A legal battle between two superstars – aging music producer Quincy Jones and the late Michael Jackson – was upended Tuesday by a California appeals court.
The case, in which Jones and the Jackson estate are fighting over the producer’s claims to millions in royalties, hit a roadblock after the California Court of Appeal reversed a $9.4 million judgment in Jones’ favor.
The court ruled that the trial judge in the case erred in allowing the 2017 trial jury to decide things the judge should have decided – namely contract interpretation.
That led to the jurors accepting Jones’ argument he was entitled to more than the standard 10% producing fee called for in his contracts with the Jackson estate for his work on projects produced after Jackson’s death in 2009, including remixes of hit songs as well as the licensing of masters for the “This Is It” documentary.
The court erased most of the jury’s award to Jones – a total of $9.4 million – and sent the case back to the trial court to amend the judgment accordingly.
“Interpretation of the Producer Agreements was solely a judicial function, yet the trial
court allowed the jury to perform that function and ultimately misinterpret the relevant terms,” the appeals court ruled. “The (agreements) provided Jones with nothing more than a right to receive payments correlating to a 10% basic royalty rate.”

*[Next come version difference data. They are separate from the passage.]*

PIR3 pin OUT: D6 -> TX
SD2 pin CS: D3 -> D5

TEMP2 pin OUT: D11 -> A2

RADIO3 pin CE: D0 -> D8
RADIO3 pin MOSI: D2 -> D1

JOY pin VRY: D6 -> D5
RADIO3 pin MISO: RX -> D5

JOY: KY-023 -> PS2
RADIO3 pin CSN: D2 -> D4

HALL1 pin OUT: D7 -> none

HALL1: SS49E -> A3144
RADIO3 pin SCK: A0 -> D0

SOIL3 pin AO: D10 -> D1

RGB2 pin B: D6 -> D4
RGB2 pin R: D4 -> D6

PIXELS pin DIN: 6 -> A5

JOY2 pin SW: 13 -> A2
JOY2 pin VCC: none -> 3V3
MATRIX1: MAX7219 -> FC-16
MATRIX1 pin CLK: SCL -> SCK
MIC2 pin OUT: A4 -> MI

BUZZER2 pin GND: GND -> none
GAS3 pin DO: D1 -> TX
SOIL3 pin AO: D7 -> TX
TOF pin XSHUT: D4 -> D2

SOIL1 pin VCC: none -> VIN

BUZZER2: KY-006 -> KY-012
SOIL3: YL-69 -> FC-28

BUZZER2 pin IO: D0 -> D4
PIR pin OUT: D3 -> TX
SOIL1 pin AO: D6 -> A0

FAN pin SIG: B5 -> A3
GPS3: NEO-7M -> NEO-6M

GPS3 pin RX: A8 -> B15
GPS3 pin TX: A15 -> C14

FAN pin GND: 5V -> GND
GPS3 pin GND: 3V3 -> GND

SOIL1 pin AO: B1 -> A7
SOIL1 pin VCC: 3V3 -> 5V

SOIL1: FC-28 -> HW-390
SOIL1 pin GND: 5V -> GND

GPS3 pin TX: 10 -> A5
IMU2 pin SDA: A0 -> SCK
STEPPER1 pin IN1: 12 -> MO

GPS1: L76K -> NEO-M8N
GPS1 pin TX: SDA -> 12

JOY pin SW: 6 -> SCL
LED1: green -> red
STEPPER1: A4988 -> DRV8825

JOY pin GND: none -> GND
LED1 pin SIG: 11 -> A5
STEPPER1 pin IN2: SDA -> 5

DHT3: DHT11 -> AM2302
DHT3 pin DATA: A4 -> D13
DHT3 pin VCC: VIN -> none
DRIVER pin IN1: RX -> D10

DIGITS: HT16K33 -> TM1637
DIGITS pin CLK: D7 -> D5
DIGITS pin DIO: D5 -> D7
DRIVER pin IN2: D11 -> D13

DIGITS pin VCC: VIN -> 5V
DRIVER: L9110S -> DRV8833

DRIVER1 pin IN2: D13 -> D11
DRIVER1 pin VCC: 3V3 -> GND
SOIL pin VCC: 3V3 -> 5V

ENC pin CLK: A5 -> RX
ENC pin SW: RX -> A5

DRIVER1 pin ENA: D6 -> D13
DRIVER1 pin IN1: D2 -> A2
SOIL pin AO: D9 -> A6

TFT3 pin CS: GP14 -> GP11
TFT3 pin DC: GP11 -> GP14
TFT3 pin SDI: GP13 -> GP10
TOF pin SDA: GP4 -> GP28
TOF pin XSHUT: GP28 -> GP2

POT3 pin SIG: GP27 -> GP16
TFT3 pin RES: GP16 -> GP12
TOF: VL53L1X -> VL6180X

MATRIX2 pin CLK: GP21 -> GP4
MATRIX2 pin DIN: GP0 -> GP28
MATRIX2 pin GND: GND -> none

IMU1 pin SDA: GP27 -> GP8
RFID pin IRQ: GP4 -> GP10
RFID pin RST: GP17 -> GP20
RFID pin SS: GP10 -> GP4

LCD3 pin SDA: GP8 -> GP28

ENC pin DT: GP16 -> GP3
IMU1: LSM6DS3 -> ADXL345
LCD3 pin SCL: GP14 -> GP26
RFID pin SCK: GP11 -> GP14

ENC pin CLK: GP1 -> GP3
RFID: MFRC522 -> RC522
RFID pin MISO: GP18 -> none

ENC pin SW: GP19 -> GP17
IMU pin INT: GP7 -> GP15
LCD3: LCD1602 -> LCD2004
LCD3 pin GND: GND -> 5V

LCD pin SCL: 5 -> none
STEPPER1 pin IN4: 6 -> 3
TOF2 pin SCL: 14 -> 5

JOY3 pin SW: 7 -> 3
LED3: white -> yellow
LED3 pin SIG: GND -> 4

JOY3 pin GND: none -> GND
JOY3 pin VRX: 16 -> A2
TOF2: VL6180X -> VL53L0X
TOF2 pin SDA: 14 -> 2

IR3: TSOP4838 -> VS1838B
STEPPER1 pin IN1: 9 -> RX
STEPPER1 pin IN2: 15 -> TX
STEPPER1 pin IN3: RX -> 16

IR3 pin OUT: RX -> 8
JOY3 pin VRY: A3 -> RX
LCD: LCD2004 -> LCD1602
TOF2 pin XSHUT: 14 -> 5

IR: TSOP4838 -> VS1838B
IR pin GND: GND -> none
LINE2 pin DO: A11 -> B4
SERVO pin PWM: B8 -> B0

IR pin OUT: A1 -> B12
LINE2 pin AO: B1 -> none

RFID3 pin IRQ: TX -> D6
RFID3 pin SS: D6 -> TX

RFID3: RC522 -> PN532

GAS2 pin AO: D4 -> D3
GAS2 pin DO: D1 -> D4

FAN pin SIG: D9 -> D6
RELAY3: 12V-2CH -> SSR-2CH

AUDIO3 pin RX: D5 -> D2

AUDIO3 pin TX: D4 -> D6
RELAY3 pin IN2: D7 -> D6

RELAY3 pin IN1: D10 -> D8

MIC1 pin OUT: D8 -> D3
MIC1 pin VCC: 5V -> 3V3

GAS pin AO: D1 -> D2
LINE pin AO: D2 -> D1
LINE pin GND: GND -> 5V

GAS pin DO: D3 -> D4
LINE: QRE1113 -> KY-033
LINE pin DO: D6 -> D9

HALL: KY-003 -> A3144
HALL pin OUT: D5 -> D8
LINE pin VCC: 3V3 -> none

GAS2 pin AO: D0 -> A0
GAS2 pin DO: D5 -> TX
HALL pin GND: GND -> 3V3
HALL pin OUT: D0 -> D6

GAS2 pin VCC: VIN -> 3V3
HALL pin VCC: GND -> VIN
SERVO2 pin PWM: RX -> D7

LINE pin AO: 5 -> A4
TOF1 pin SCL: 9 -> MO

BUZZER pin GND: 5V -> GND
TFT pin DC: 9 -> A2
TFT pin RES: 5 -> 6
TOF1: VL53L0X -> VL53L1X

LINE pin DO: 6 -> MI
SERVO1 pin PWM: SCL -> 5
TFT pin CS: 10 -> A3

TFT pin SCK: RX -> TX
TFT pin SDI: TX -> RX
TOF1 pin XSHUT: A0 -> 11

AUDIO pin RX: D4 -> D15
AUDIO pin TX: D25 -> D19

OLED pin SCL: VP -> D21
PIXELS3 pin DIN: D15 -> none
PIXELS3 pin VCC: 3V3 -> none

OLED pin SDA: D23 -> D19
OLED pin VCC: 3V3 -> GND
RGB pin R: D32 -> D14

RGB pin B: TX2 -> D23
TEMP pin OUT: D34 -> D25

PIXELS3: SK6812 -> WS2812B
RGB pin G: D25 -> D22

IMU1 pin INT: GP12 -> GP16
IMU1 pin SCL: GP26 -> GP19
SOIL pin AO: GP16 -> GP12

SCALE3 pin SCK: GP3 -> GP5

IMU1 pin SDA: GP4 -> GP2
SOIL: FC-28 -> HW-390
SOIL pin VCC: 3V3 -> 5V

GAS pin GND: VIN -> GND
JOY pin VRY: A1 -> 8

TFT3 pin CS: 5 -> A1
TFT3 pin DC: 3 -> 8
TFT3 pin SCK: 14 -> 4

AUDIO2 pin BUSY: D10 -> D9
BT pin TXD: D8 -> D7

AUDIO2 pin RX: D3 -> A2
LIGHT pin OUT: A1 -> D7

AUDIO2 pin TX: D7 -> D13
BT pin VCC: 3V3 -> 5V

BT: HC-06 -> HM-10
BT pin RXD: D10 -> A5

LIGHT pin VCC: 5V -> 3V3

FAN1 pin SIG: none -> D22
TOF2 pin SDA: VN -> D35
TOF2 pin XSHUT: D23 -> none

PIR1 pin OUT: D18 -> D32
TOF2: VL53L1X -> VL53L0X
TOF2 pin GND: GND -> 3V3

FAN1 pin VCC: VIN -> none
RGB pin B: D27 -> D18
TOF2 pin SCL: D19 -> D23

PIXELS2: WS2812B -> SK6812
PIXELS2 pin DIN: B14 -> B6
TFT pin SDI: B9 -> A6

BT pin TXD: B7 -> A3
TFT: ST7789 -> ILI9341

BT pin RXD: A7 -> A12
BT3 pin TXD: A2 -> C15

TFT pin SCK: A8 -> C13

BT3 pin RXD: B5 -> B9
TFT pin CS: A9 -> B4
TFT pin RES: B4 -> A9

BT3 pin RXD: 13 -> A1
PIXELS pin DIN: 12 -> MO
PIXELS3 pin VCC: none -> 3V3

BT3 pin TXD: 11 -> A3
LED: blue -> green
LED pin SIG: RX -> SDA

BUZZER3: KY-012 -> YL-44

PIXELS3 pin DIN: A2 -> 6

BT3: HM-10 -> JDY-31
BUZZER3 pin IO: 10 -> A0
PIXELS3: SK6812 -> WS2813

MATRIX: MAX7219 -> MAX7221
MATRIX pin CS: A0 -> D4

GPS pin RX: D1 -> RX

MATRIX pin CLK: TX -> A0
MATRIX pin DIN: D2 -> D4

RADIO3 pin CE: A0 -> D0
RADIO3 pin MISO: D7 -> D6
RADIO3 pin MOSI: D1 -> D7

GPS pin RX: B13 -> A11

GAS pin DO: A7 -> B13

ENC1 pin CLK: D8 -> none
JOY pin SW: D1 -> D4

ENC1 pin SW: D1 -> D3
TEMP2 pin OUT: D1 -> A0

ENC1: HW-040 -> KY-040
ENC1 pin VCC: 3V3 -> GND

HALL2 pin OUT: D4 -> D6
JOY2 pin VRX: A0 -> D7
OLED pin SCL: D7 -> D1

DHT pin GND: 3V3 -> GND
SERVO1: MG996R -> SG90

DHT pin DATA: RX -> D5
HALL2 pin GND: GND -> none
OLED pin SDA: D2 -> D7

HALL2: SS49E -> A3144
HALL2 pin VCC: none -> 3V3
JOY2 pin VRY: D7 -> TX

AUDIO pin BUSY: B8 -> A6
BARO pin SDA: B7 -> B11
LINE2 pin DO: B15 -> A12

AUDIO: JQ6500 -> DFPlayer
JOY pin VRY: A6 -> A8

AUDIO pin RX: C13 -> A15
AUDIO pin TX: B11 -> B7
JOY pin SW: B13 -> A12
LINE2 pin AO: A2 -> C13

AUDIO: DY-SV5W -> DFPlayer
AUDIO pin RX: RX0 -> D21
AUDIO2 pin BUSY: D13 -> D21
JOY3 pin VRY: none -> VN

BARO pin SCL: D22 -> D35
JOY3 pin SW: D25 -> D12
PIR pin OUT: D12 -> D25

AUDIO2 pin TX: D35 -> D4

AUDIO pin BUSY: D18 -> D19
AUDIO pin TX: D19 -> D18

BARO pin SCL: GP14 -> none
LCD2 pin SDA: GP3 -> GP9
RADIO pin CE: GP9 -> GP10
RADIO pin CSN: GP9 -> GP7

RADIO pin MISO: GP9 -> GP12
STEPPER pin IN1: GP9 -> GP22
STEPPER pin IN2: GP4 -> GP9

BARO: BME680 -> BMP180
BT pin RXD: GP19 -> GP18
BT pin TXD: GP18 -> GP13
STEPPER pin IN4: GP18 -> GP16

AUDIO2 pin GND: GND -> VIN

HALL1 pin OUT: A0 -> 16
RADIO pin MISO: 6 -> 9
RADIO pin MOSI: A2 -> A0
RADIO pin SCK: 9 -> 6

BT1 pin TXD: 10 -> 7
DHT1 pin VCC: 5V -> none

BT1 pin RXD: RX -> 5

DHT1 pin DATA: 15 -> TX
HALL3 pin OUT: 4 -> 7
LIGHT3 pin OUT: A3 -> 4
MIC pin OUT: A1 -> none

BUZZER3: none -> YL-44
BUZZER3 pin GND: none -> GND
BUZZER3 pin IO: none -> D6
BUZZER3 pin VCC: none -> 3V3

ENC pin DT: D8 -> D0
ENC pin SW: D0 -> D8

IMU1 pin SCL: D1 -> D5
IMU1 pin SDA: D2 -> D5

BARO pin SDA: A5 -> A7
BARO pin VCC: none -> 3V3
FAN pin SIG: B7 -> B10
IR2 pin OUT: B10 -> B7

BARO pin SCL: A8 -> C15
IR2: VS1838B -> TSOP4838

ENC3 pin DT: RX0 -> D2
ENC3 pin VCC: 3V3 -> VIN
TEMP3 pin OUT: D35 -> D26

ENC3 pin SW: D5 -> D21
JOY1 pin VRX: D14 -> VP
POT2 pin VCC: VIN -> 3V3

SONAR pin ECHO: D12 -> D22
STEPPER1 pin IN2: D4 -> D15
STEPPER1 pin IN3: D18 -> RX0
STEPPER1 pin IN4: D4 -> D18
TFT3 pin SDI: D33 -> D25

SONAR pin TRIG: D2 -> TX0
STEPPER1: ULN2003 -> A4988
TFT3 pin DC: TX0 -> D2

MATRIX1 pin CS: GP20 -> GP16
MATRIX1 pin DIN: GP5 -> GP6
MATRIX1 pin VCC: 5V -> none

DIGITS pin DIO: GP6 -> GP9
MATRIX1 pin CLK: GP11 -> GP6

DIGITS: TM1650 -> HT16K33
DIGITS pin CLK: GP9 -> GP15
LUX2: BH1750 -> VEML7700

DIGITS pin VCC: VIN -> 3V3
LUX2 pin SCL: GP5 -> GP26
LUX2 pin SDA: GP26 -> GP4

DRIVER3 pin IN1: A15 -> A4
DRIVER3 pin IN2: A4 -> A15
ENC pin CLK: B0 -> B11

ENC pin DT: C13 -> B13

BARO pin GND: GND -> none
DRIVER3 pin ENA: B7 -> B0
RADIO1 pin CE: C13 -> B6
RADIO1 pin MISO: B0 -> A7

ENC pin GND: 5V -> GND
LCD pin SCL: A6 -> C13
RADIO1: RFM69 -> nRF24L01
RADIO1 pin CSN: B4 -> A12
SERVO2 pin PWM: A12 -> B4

The court left in place $2.6 million awarded to Jones for unpaid license fees from “This Is It,” plus other fees and interest.
Lawyers for the Jackson estate celebrated the ruling as a total victory.
“Quincy Jones was the last person we thought would try to take advantage of Michael Jackson by filing a lawsuit (four) years after he died asking for tens of millions of dollars he wasn’t entitled to,” said estate lawyer Howard Weitzman in a statement.
“We knew the verdict was wrong when we heard it, and the court of appeal has completely vindicated us. From the beginning this was an attempt to take advantage of Michael knowing he wasn’t here to defend himself.”
John Branca, co-executor of the estate, lamented the number of people who have tried to “mischaracterize” Jackson since his death.
“It’s gratifying that in this case the court in an overwhelmingly favorable and just decision, recognizes that Michael Jackson was both an enormous talent and an extremely fair business executive,” Branca said in a statement.
Lawyers for Jones did not immediately comment.
Jones, 87, originally sought $30 million from the estate when he filed his lawsuit in 2013. After the jury ruled, the Jackson estate appealed, and Jones cross-appealed seeking even more money. His lawyers argued he was the victim of “financial elder abuse” and sought attorney fees under state laws. The appeals court rejected that.
“Jones has not demonstrated that the trial court should have granted him leave to amend his pleading … (to declare) that he proved financial elder abuse,” the court said.
Jackson was 50 when he died of an accidental drug overdose, leaving behind an estate in financial shambles. Its value has since been rebuilt, but estate executors and lawyers have been fighting various legal claims at the same time.
The most toxic allegations come from two former child acolytes of Jackson who are suing the estate seeking millions, claiming in the film “Leaving Neverland” that Jackson molested them for years when they were children and the estate should have done something to stop it. (Their lawsuit is pending.)
These allegations have never been proven in any court; Jackson was acquitted of similar criminal charges in Santa Barbara County in 2005.